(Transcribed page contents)

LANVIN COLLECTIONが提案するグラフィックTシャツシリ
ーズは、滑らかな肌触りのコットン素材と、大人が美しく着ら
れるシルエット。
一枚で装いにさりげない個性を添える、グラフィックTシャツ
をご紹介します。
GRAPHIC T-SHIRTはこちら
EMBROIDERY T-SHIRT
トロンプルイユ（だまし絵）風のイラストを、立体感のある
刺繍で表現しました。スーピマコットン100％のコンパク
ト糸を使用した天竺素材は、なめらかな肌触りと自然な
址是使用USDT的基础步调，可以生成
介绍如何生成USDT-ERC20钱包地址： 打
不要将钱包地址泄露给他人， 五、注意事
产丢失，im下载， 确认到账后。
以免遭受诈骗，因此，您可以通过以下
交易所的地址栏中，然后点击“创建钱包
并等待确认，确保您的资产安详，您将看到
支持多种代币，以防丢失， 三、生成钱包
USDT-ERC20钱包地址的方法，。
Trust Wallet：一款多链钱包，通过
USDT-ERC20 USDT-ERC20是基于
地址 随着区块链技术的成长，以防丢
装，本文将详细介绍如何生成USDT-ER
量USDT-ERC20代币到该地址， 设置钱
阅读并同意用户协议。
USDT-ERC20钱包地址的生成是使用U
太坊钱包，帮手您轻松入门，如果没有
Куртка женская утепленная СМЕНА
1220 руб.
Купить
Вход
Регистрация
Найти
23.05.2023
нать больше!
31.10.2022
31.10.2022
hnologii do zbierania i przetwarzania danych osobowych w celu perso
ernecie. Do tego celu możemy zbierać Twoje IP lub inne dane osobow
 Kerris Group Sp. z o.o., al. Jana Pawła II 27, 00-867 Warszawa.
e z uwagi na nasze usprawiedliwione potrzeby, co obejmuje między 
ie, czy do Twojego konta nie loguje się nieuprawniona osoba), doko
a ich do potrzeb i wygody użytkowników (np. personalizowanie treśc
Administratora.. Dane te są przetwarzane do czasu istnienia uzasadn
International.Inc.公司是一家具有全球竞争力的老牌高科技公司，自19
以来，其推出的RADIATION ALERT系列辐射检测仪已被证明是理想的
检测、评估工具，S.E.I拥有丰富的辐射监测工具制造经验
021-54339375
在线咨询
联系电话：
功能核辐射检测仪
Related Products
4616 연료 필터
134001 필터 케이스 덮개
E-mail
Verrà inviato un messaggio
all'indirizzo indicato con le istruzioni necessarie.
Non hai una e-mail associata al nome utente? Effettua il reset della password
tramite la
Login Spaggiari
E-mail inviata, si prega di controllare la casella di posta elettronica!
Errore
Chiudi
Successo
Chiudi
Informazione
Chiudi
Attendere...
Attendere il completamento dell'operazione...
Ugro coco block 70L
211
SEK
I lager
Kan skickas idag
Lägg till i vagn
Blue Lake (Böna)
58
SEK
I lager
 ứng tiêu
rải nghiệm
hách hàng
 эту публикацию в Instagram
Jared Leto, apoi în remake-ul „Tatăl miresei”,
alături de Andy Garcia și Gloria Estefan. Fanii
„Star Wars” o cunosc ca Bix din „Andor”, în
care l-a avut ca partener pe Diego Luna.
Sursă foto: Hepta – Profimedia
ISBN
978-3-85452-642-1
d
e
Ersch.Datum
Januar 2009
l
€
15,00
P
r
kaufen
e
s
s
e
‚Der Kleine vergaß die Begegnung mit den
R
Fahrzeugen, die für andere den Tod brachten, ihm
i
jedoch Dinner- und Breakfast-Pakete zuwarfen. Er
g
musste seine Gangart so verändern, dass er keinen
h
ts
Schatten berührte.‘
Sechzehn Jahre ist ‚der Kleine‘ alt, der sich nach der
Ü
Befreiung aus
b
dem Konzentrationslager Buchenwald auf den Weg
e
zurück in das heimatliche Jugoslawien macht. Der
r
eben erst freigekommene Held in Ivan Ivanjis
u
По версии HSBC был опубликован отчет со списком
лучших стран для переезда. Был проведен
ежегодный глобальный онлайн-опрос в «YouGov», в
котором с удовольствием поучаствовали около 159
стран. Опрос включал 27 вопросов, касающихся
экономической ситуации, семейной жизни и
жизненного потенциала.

# Activity
Each record is to be repeated exactly.

# Written response
LANVIN COLLECTIONが提案するグラフィックTシャツシリ
ーズは、滑らかな肌触りのコットン素材と、大人が美しく着ら
れるシルエット。
一枚で装いにさりげない個性を添える、グラフィックTシャツ
をご紹介します。
GRAPHIC T-SHIRTはこちら
EMBROIDERY T-SHIRT
トロンプルイユ（だまし絵）風のイラストを、立体感のある
刺繍で表現しました。スーピマコットン100％のコンパク
ト糸を使用した天竺素材は、なめらかな肌触りと自然な
址是使用USDT的基础步调，可以生成
介绍如何生成USDT-ERC20钱包地址： 打
不要将钱包地址泄露给他人， 五、注意事
产丢失，im下载， 确认到账后。
以免遭受诈骗，因此，您可以通过以下
交易所的地址栏中，然后点击“创建钱包
并等待确认，确保您的资产安详，您将看到
支持多种代币，以防丢失， 三、生成钱包
USDT-ERC20钱包地址的方法，。
Trust Wallet：一款多链钱包，通过
USDT-ERC20 USDT-ERC20是基于
地址 随着区块链技术的成长，以防丢
装，本文将详细介绍如何生成USDT-ER
量USDT-ERC20代币到该地址， 设置钱
阅读并同意用户协议。
USDT-ERC20钱包地址的生成是使用U
太坊钱包，帮手您轻松入门，如果没有
Куртка женская утепленная СМЕНА
1220 руб.
Купить
Вход
Регистрация
Найти
23.05.2023
нать больше!
31.10.2022
31.10.2022
hnologii do zbierania i przetwarzania danych osobowych w celu perso
ernecie. Do tego celu możemy zbierać Twoje IP lub inne dane osobow
 Kerris Group Sp. z o.o., al. Jana Pawła II 27, 00-867 Warszawa.
e z uwagi na nasze usprawiedliwione potrzeby, co obejmuje między 
ie, czy do Twojego konta nie loguje się nieuprawniona osoba), doko
a ich do potrzeb i wygody użytkowników (np. personalizowanie treśc
Administratora.. Dane te są przetwarzane do czasu istnienia uzasadn
International.Inc.公司是一家具有全球竞争力的老牌高科技公司，自19
以来，其推出的RADIATION ALERT系列辐射检测仪已被证明是理想的
检测、评估工具，S.E.I拥有丰富的辐射监测工具制造经验
021-54339375
在线咨询
联系电话：
功能核辐射检测仪
Related Products
4616 연료 필터
134001 필터 케이스 덮개
E-mail
Verrà inviato un messaggio
all'indirizzo indicato con le istruzioni necessarie.
Non hai una e-mail associata al nome utente? Effettua il reset della password
tramite la
Login Spaggiari
E-mail inviata, si prega di controllare la casella di posta elettronica!
Errore
Chiudi
Successo
Chiudi
Informazione
Chiudi
Attendere...
Attendere il completamento dell'operazione...
Ugro coco block 70L
211
SEK
I lager
Kan skickas idag
Lägg till i vagn
Blue Lake (Böna)
58
SEK
I lager
 ứng tiêu
rải nghiệm
hách hàng
 эту публикацию в Instagram
Jared Leto, apoi în remake-ul „Tatăl miresei”,
alături de Andy Garcia și Gloria Estefan. Fanii
„Star Wars” o cunosc ca Bix din „Andor”, în
care l-a avut ca partener pe Diego Luna.
Sursă foto: Hepta – Profimedia
ISBN
978-3-85452-642-1
d
e
Ersch.Datum
Januar 2009
l
€
15,00
P
r
kaufen
e
s
s
e
‚Der Kleine vergaß die Begegnung mit den
R
Fahrzeugen, die für andere den Tod brachten, ihm
i
jedoch Dinner- und Breakfast-Pakete zuwarfen. Er
g
musste seine Gangart so verändern, dass er keinen
h
ts
Schatten berührte.‘
Sechzehn Jahre ist ‚der Kleine‘ alt, der sich nach der
Ü
Befreiung aus
b
dem Konzentrationslager Buchenwald auf den Weg
e
zurück in das heimatliche Jugoslawien macht. Der
r
eben erst freigekommene Held in Ivan Ivanjis
u
По версии HSBC был опубликован отчет со списком
лучших стран для переезда. Был проведен
ежегодный глобальный онлайн-опрос в «YouGov», в
котором с удовольствием поучаствовали около 159
стран. Опрос включал 27 вопросов, касающихся
экономической ситуации, семейной жизни и
жизненного потенциала.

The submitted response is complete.